◆ Requirement: Go through the lines below and tally those containing the string "lettered". Respond with the number only.

··· Task data

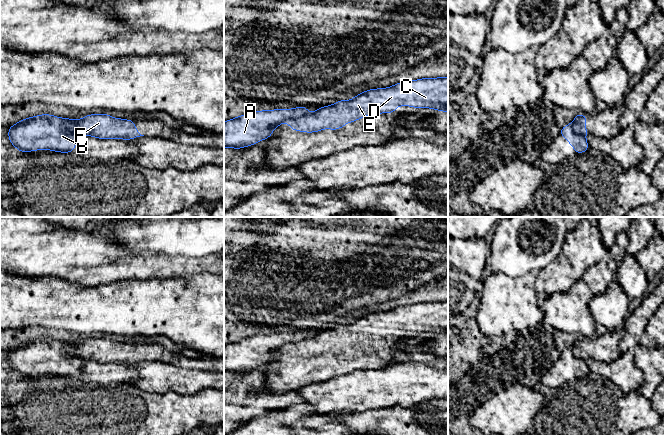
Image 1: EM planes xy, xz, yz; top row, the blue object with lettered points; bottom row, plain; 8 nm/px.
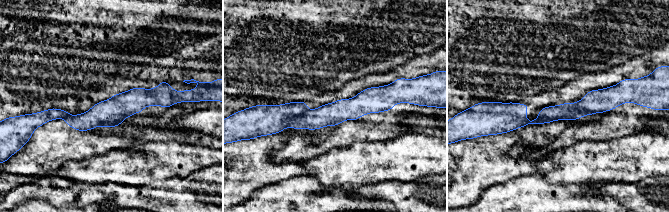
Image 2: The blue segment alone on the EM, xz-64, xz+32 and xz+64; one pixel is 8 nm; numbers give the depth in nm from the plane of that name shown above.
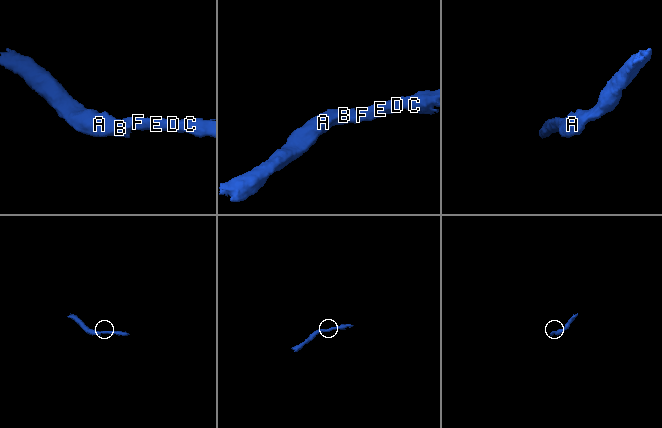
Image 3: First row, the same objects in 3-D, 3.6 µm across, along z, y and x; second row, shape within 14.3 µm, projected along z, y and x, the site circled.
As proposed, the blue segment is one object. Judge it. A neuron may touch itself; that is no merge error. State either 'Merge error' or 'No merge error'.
Merge error

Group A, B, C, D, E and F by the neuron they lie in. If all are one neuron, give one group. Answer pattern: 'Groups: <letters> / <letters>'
Groups: A B / C D E F

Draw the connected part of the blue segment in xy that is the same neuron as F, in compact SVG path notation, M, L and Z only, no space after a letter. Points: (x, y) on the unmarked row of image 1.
M89 338L74 345L69 343L73 347L74 355L98 363L133 364L144 360L135 351L134 344L113 342L109 338Z

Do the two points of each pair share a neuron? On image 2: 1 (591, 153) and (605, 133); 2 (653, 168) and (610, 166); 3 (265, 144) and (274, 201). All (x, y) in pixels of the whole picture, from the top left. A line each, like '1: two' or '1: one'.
1: two
2: one
3: two

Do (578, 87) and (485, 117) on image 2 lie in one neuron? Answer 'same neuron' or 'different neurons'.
same neuron

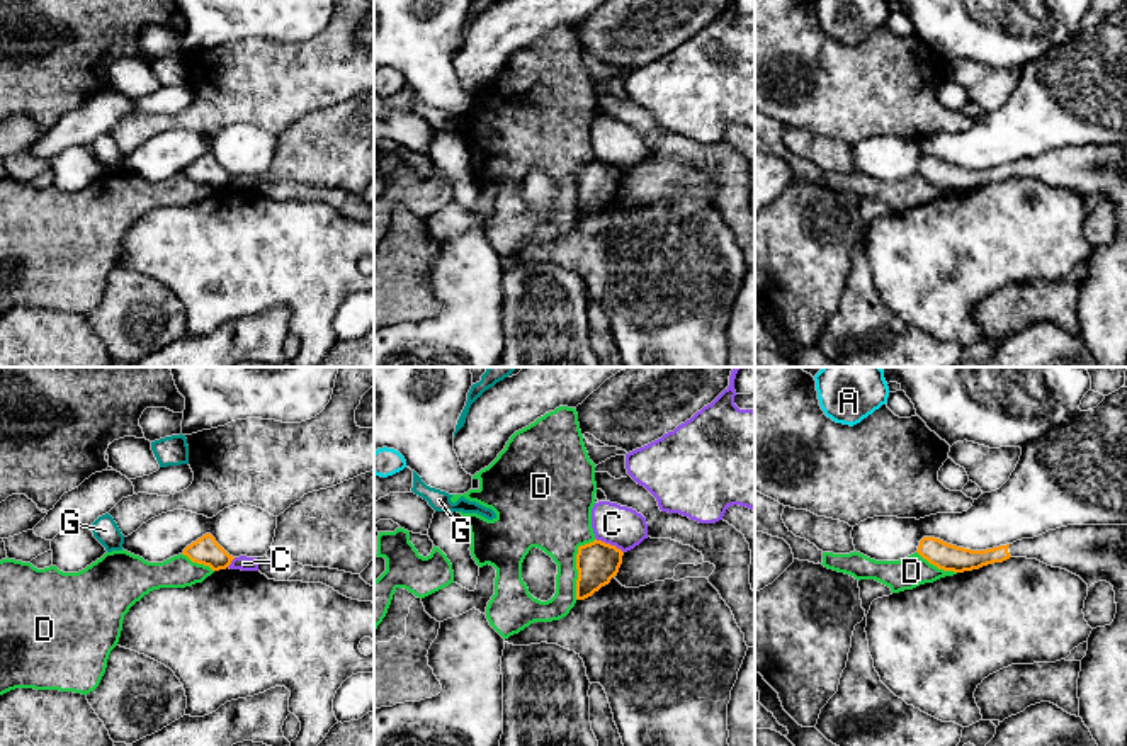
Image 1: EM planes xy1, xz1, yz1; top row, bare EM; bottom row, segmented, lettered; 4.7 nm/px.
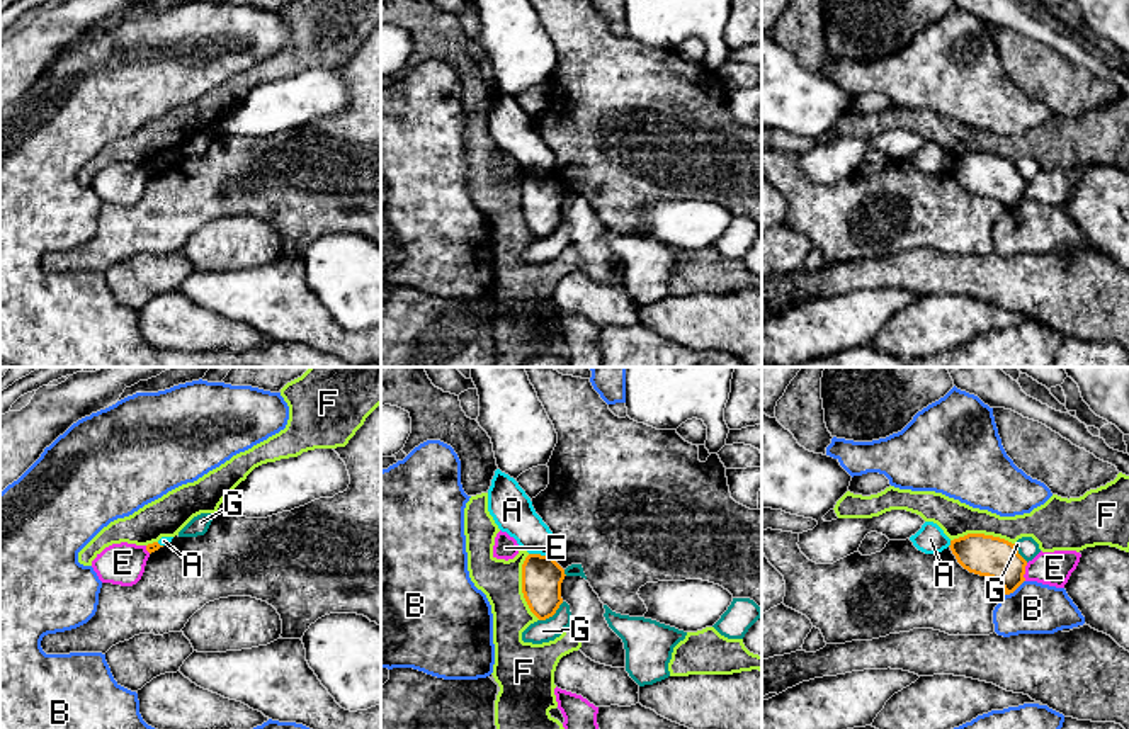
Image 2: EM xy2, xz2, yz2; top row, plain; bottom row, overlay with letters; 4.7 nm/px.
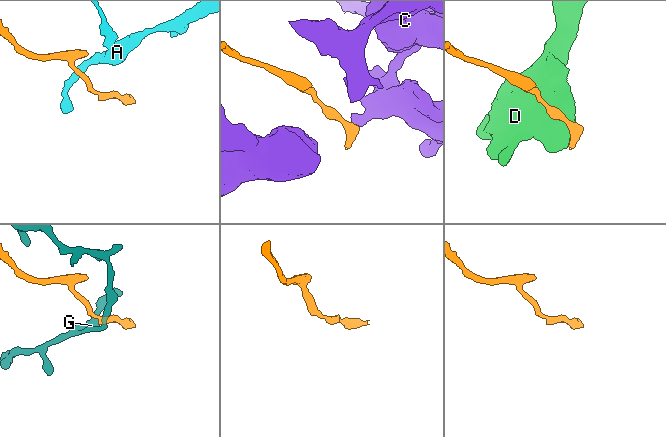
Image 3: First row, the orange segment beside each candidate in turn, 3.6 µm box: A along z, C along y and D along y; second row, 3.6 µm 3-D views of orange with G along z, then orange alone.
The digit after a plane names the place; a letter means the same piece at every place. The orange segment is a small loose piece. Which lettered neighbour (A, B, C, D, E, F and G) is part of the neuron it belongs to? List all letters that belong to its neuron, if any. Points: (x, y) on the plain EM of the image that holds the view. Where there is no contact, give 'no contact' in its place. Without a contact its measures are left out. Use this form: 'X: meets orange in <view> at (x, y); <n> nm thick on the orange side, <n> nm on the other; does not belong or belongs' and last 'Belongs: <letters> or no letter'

······

◆ Your response: 3